The last year since our most recent Alzheimer’s research update has seen some important new developments in the fight against Alzheimer’s disease. Drug trial results, promising new studies, and an exciting new screening test are just some of the things happening in the Alzheimer’s research world. We help caregivers, home care aides and loved ones stay informed and stay hopeful about the fight against Alzheimer’s disease.
Since the beginning of 2018, two separate drug trials of once-promising Alzheimer’s drugs were deemed failures. Three trials of the drug idalopirdine, and one of the drug solanezumab, all failed to show results in long-term trials. Pfizer has even announced they will stop pursuing an Alzheimer’s drug altogether, citing scientific and financial frustration. The director of global science initiatives at the Alzheimer’s Association, James Hendrix, says that both these drugs attacked the formation of amyloid plaque in the brain, based on the wide-spread assumption that removing plaque would slow or halt the progression of the disease. Alzheimer’s research has been targeting the amyloid plaque for more than ten years, but the failure of these drugs to slow memory loss and thinking decline in trial subjects has scientists questioning this approach. One fundamental principle of research begun years ago was the assumption that patients showing cognitive decline had plaque in the brain, based on autopsy results. But recent studies with PET scans ultimately showed that 30% of these patients had no plaque at all, which makes the premise of targeting the plaque faulty. While the failure of these two drugs is highly disappointing, research on what causes plaque to develop in the first place and stopping it may get more support and better results.
Researchers at the Cleveland Clinic completed a study on mice that targeted and removed just one enzyme in the brain, called BACE1, which helps make beta-amyloid peptides in the brain. Based on studies that showed stopping or reducing the activity of that enzyme reduces the production of beta-amyloid peptides, researchers tested the process in mouse brains. The study deleted the gene that produces BACE1 completely, and then used BACE1 inhibitors to slowly lower the levels of the enzyme in the brain. This led to reduced neuron loss and better brain function in the mice, after almost completely removing the deposits of plaque in the brain. Scientists are hopeful, but past experience shows that success with mice doesn’t always translate to humans. There are currently five trials in progress with humans and various compounds of BACE1 inhibitors.

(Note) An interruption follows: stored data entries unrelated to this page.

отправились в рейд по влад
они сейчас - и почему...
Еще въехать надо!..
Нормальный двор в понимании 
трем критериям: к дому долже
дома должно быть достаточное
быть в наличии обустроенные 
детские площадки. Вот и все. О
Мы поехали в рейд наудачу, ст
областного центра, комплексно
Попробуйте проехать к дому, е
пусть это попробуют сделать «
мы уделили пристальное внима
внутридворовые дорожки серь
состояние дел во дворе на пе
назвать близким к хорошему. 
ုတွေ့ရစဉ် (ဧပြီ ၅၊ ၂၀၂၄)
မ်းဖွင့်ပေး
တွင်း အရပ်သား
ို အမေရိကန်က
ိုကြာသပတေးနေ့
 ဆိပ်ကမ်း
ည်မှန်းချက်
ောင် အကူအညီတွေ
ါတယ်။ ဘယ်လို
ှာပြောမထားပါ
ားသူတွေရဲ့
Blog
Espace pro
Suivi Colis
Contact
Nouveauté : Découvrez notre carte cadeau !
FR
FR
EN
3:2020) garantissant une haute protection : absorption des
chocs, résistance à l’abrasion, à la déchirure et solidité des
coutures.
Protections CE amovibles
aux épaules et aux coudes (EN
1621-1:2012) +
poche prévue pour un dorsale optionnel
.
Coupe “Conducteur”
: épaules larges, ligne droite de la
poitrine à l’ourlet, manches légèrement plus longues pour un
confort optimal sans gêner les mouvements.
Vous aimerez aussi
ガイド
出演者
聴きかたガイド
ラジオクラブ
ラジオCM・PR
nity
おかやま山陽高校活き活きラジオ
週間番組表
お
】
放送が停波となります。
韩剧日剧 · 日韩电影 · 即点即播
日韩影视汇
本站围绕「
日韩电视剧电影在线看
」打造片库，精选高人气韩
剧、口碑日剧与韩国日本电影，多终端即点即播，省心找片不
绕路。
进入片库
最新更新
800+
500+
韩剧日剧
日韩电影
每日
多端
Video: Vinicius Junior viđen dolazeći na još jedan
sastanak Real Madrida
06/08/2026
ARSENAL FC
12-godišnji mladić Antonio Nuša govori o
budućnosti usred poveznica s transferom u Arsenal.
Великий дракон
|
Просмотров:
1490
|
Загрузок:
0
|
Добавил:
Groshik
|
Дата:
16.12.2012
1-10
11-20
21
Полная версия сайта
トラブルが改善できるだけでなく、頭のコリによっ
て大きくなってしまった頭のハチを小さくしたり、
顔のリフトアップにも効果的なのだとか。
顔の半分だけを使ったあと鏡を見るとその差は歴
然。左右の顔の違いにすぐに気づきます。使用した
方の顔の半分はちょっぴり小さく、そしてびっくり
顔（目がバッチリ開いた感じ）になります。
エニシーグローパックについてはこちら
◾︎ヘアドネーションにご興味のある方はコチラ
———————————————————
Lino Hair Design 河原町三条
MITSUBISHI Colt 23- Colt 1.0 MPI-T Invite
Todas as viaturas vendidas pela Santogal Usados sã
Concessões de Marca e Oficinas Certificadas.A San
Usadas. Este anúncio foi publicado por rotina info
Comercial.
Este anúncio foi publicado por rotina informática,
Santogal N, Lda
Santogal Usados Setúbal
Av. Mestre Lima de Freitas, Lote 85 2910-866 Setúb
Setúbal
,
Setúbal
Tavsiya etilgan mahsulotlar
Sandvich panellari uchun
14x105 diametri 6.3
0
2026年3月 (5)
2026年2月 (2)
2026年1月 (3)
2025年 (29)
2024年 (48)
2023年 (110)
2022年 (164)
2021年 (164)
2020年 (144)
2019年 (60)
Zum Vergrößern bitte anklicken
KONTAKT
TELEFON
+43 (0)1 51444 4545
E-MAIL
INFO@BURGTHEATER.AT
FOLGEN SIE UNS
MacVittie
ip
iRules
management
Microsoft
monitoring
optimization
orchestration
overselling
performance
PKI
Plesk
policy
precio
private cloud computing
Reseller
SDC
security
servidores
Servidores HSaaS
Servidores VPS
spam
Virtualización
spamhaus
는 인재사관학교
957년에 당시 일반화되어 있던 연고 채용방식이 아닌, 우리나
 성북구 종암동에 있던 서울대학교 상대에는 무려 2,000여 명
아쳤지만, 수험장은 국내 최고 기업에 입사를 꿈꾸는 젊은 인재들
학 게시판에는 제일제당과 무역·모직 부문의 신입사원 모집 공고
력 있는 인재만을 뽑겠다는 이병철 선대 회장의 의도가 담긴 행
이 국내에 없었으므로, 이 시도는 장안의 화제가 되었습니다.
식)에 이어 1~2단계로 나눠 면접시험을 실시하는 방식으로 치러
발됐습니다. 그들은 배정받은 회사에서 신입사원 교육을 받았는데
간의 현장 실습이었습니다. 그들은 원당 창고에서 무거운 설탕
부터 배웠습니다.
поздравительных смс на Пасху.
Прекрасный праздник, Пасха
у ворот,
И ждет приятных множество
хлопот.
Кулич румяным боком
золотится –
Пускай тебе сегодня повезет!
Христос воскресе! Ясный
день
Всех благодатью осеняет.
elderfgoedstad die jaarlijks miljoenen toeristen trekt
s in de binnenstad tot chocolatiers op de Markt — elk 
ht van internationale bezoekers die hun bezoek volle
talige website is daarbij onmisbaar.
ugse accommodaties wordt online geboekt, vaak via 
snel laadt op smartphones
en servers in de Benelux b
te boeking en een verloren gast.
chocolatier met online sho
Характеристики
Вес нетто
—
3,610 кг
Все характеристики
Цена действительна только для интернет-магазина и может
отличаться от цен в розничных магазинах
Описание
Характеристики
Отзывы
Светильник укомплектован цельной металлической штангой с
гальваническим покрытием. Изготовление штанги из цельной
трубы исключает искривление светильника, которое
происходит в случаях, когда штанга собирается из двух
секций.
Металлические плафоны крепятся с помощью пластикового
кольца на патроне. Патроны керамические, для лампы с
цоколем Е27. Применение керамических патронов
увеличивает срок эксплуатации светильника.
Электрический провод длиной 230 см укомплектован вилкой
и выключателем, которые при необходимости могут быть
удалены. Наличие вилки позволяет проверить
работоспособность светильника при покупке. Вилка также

As we mentioned above, there are few ways to test plaque development and presence on living patients, making research and trials more expensive and more difficult. Positron emission tomography imaging (PET scan) is expensive, and sampling cerebrospinal fluid (CSF) with a lumbar puncture or spinal tap is painful and bears a tiny risk to the patient. A study conducted by Japanese and Australian scientists reported last month that a blood screening test can predict the levels of amyloid beta long before symptoms begin to show and can reveal whether the patient is developing Alzheimer’s or another form of dementia. The senior author of the study believes that “enough amyloid penetrates the blood–brain barrier to make its way into the bloodstream to be a useful measure of cognitive function.” The blood test is far less expensive than the current tests, and can also indicate pre-clinical, or pre-symptom, levels of amyloid beta more easily. The study proved that the level of amyloid present in blood matched both the level of cognitive decline and the level found by PET scan and CSF sample. A non-invasive amyloid test means more access to trials, more representative trial demographics, and more variation in trial patients, all of which will contribute to better and more successful research.